• _Working data_
____

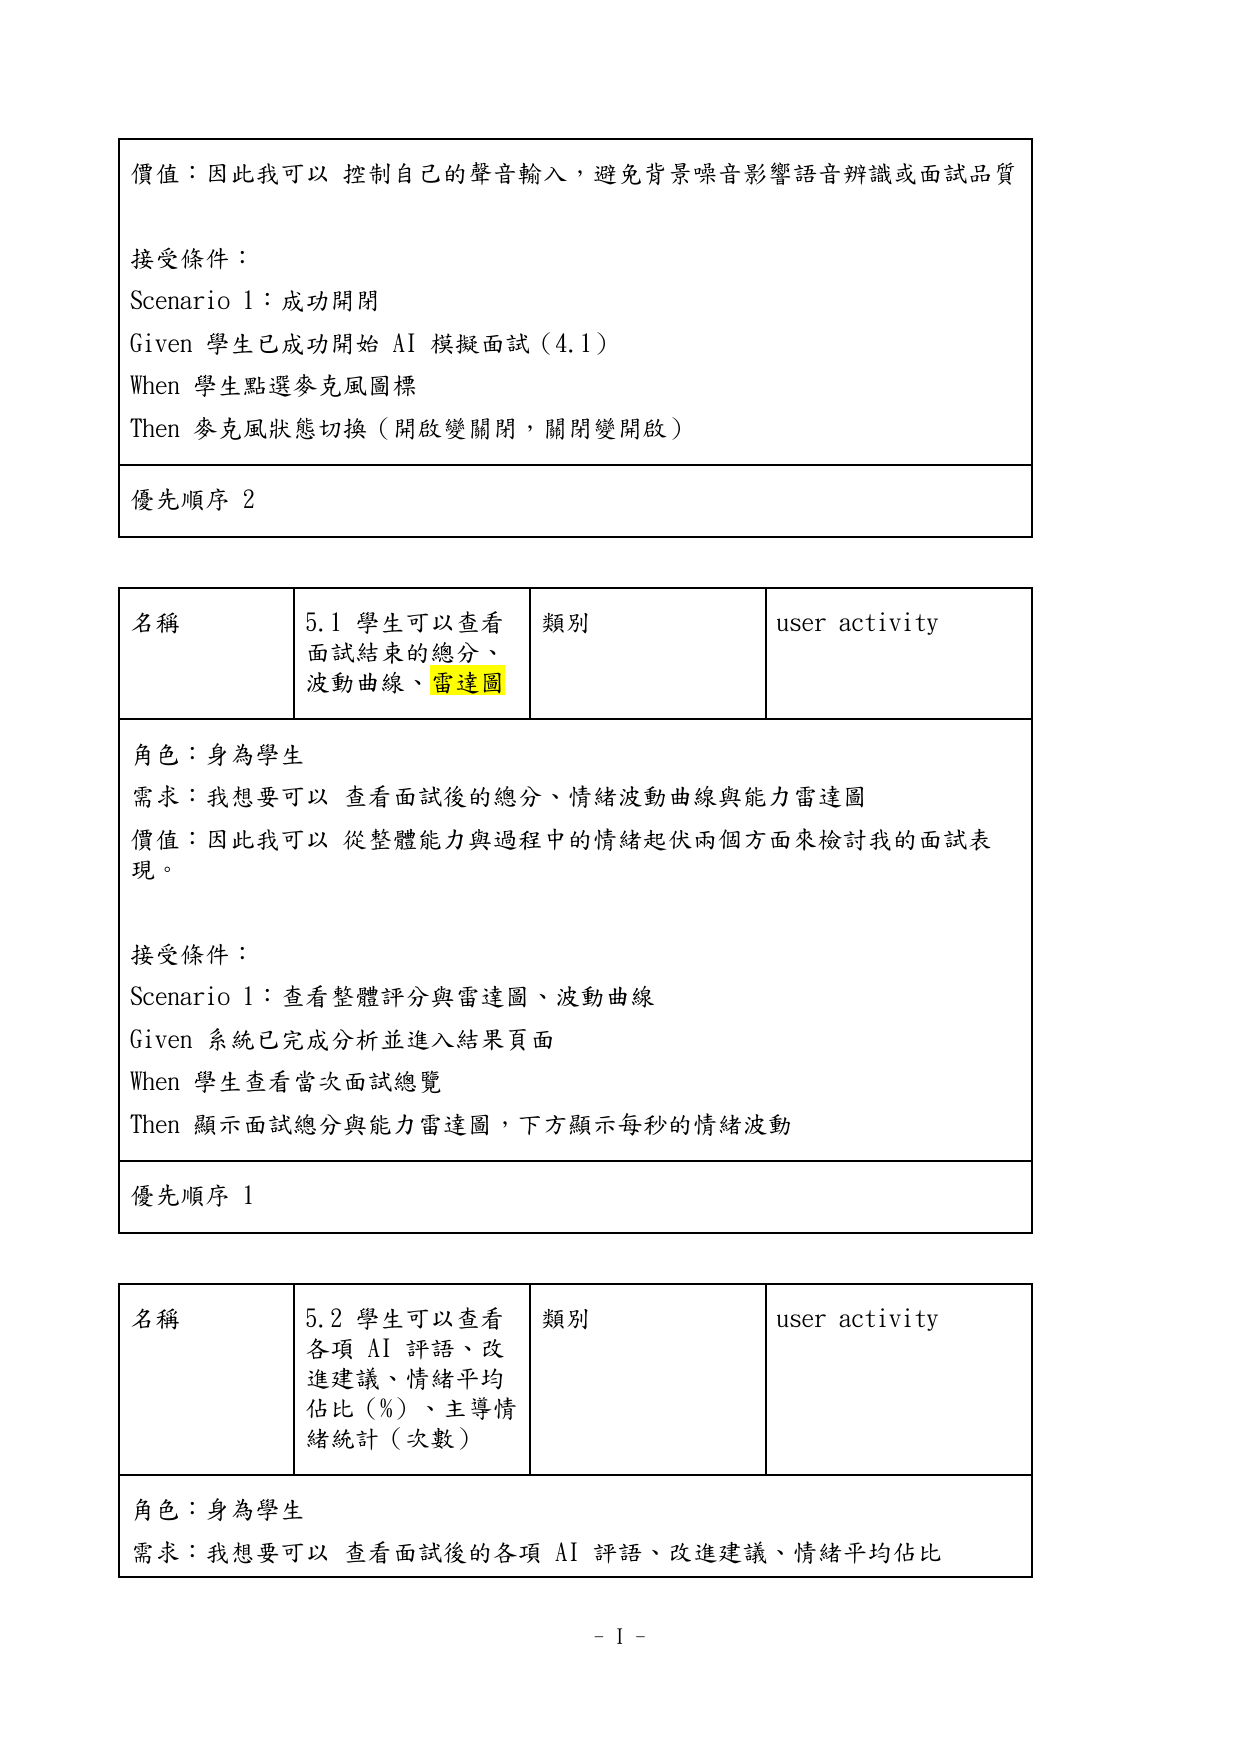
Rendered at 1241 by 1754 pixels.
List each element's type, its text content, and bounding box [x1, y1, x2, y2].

table_cell 優先順序 2 [120, 466, 1031, 536]
table_header 名稱 [120, 1285, 293, 1474]
table_cell 角色：身為學生 需求：我想要可以 查看面試後的總分、情緒波動曲線與能力雷達圖 價值：因此我可以 從整體能力與過程中的情緒起伏兩個方面來檢討我的面試表現。 接受條件： Scenario 1：查看整體評分與雷達圖、波動曲線 Given 系統已完成分析並進入結果頁面 When 學生查看當次面試總覽 Then 顯示面試總分與能力雷達圖，下方顯示每秒的情緒波動 [120, 720, 1031, 1160]
table_header 5.1 學生可以查看面試結束的總分、波動曲線、雷達圖 [295, 589, 529, 718]
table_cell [120, 1476, 1031, 1576]
table_header 5.2 學生可以查看各項 AI 評語、改進建議、情緒平均佔比（%）、主導情緒統計（次數） [295, 1285, 529, 1474]
table_header user activity [767, 1285, 1031, 1474]
table_cell 優先順序 1 [120, 1162, 1031, 1232]
table_header 類別 [531, 589, 765, 718]
table_header 類別 [531, 1285, 765, 1474]
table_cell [120, 140, 1031, 464]
table_header user activity [767, 589, 1031, 718]
table_header 名稱 [120, 589, 293, 718]
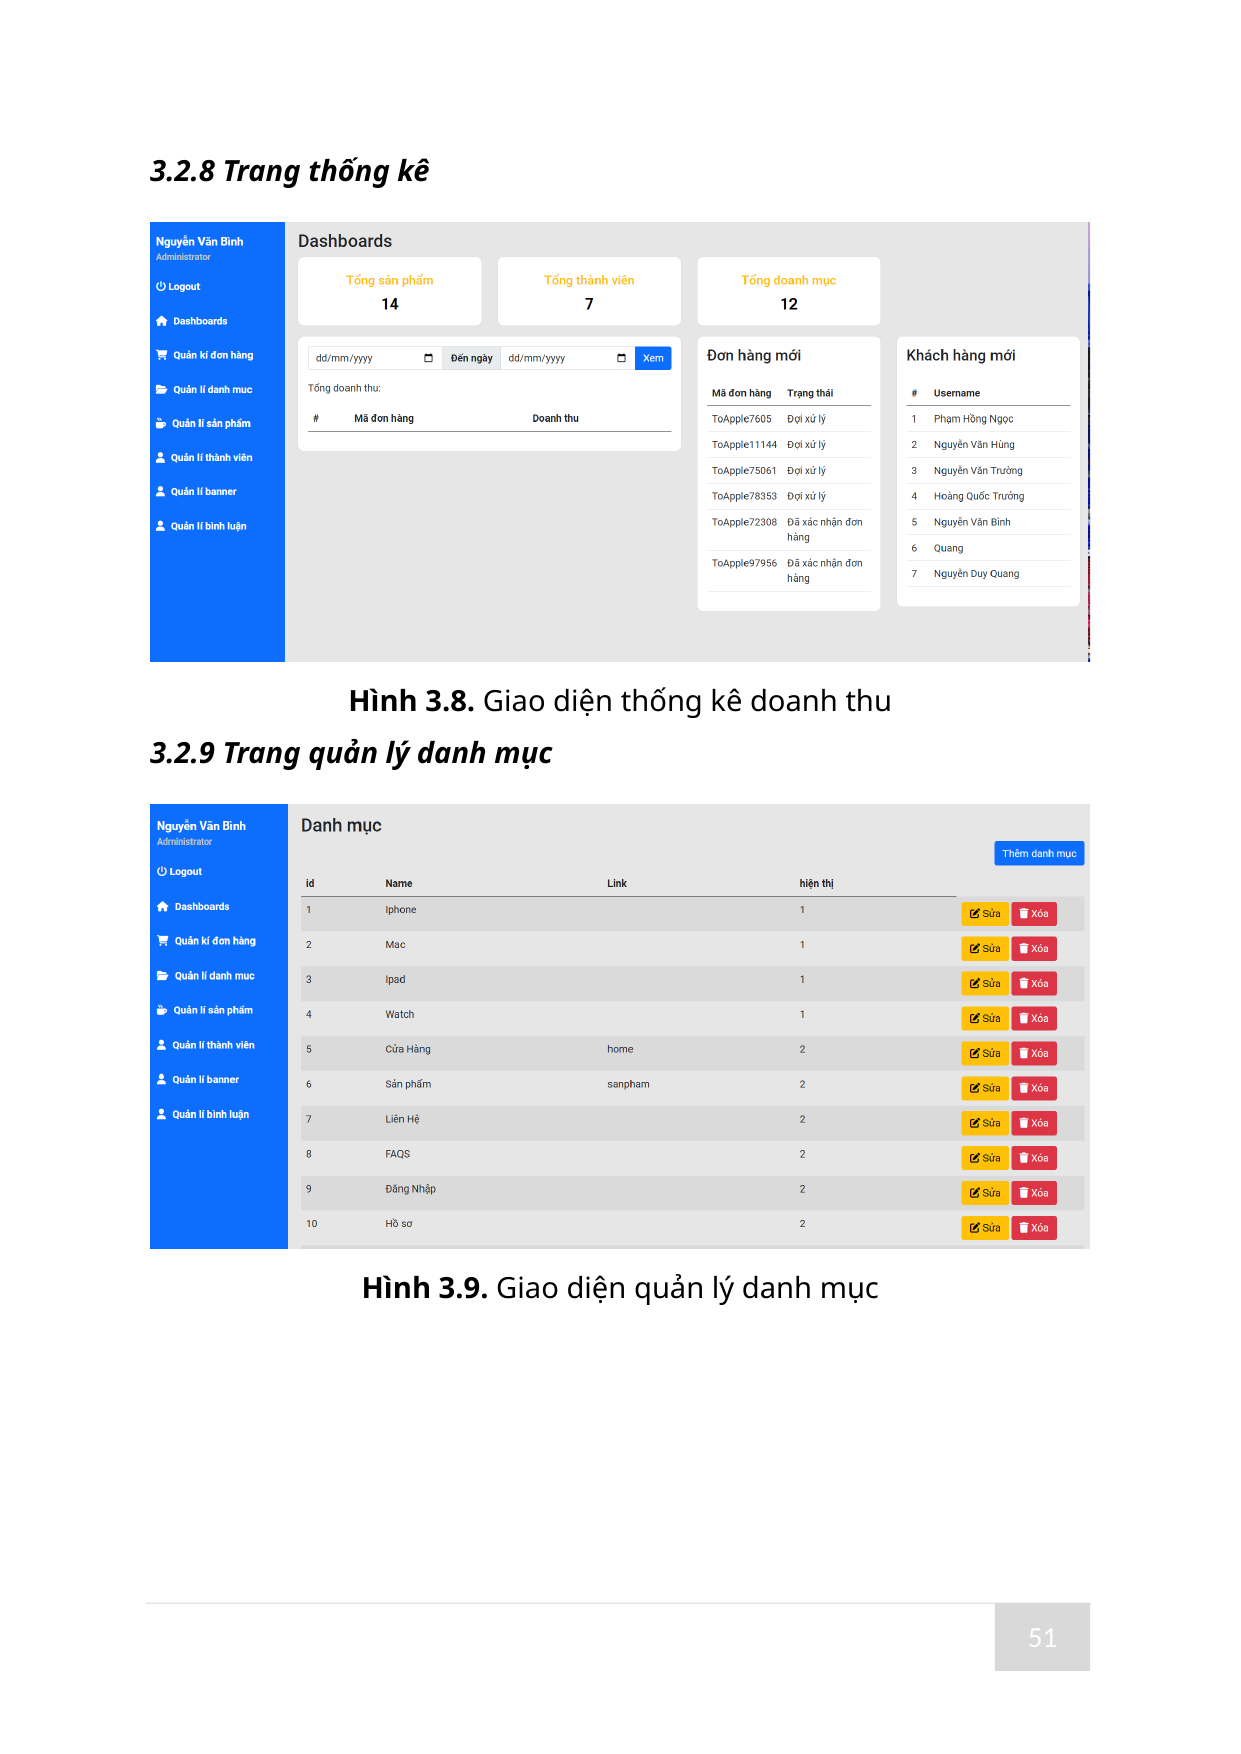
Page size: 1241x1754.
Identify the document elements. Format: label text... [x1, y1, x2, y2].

picture [150, 222, 1091, 662]
subtitle 3.2.9 Trang quản lý danh mục [150, 732, 1090, 772]
picture [150, 804, 1091, 1249]
text Hình 3.9. Giao diện quản lý danh mục [150, 1267, 1090, 1307]
subtitle 3.2.8 Trang thống kê [150, 150, 1090, 190]
text Hình 3.8. Giao diện thống kê doanh thu [150, 680, 1090, 720]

____

Print only the lines from the first line of the data above through the one containing "Page size: 1241x1754.", exactly as they are, with pictures omitted.

Rendered at 1241 by 1754 pixels.
List each element's type, its text content, and bounding box [x1, y1, x2, y2].

table_cell 優先順序 2 [120, 466, 1031, 536]
table_header 名稱 [120, 1285, 293, 1474]
table_cell 角色：身為學生 需求：我想要可以 查看面試後的總分、情緒波動曲線與能力雷達圖 價值：因此我可以 從整體能力與過程中的情緒起伏兩個方面來檢討我的面試表現。 接受條件： Scenario 1：查看整體評分與雷達圖、波動曲線 Given 系統已完成分析並進入結果頁面 When 學生查看當次面試總覽 Then 顯示面試總分與能力雷達圖，下方顯示每秒的情緒波動 [120, 720, 1031, 1160]
table_header 5.1 學生可以查看面試結束的總分、波動曲線、雷達圖 [295, 589, 529, 718]
table_cell [120, 1476, 1031, 1576]
table_header 5.2 學生可以查看各項 AI 評語、改進建議、情緒平均佔比（%）、主導情緒統計（次數） [295, 1285, 529, 1474]
table_header user activity [767, 1285, 1031, 1474]
table_cell 優先順序 1 [120, 1162, 1031, 1232]
table_header 類別 [531, 589, 765, 718]
table_header 類別 [531, 1285, 765, 1474]
table_cell [120, 140, 1031, 464]
table_header user activity [767, 589, 1031, 718]
table_header 名稱 [120, 589, 293, 718]
Page size: 1241x1754.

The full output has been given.